La vida nos regala a veces paradojas maravillosas, casualidades que le dan un tinte cómico a todo lo que realizamos. El mismo día en que yo daba un paso clave en mi ya menguante fe, me obsequiaron con el regalo más profano que jamás he recibido. Era mayo de 1997 y yo hacía mi primera Comunión. Vestido de marinero, repeinado como José María Aznar y oliendo a Álvarez Gómez, en la comida de celebración, un amigo de mi padre que tenía una tienda de discos y que se parece mucho a Steve Buscemi me regaló el álbum de una banda española que cantaba en inglés. El grupo en cuestión era Dover y el disco Devil came to me. Por si no se entendiese el significado, una gran cabeza roja y con cuernos ilustraba esa portada. Minutos antes había comulgado y en mi ‘discman’ sonaba una letra que decía que el diablo venía a mí. Un día inolvidable.

Esta semana se cumplen 25 años desde el lanzamiento de aquel disco que catapultó a Dover. En mi caso, también celebro otra efeméride: en 2022 se cumplen otros tantos años desde que descubrí la magia de la música. Durante meses, consumí con insana obsesión canciones como la que daba nombre al CD, Serenade o Loli Jackson. Si en 1997 comencé un camino, fue el de amar la música, muy por encima de casi todas las cosas. Buena parte de la culpa la tuvieron Cristina Llanos y los suyos. Todavía hoy me emociono al escuchar los acordes iniciales de Devil came to me. Porque la música tiene eso, que te transporta a lugares profundos; buenos o malos, da igual, pero sobre todo intensos.

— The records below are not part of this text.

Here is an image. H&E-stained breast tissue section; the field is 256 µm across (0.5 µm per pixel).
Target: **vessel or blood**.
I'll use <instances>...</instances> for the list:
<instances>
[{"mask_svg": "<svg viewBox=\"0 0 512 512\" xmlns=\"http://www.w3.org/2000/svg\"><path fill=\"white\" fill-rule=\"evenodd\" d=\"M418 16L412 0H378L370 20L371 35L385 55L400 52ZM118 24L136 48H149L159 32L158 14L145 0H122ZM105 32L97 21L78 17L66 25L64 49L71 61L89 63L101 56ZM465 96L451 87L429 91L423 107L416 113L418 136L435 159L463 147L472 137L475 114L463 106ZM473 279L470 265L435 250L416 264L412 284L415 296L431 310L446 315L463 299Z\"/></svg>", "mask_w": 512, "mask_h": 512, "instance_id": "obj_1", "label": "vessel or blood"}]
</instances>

María, mi peluquera desde hace ya casi una década, me contó hace un tiempo que dejó a un chico que le gustaba muchísimo porque un día le dijo que la música “ni fu, ni fa”, que no le gustaba demasiado. Me pareció una decisión cargada de lógica. “¿A qué tipo de persona no le gusta la música?”, resumió María sintetizando a la perfección mis pensamientos. La música es como la sal con los alimentos, potencia su sabor. La alegría es más alegre con música; la tristeza es también mayor, como esos días aciagos en que te pones baladas, en plan sadomasoquista. Es curioso, pero la música siempre sabe escuchar, siempre sabe darnos un respiro, siempre sabe cuándo conectarnos y cuándo evadirnos. ¿Cómo no iba a dejar María a aquel muchacho?

En cada proyecto publicitario en el que participo, la música siempre se trabaja hasta el último segundo, es uno de los ingredientes clave. Hay ideas maravillosas que parecen mediocres con una mala selección musical, así como propuestas vulgares que lucen por una buena canción. Pocos elementos, o ninguno, tan importantes como un tema bien seleccionado. 

Ahora que se conmemoran las bodas de plata del disco que llevó a Dover al estrellato, yo celebro aquel mayo de 1997 en el que, con sabor a hostia en la boca, un diablo vino a mí: el diablo de la música.

Feliz lunes y que tengáis una gran semana.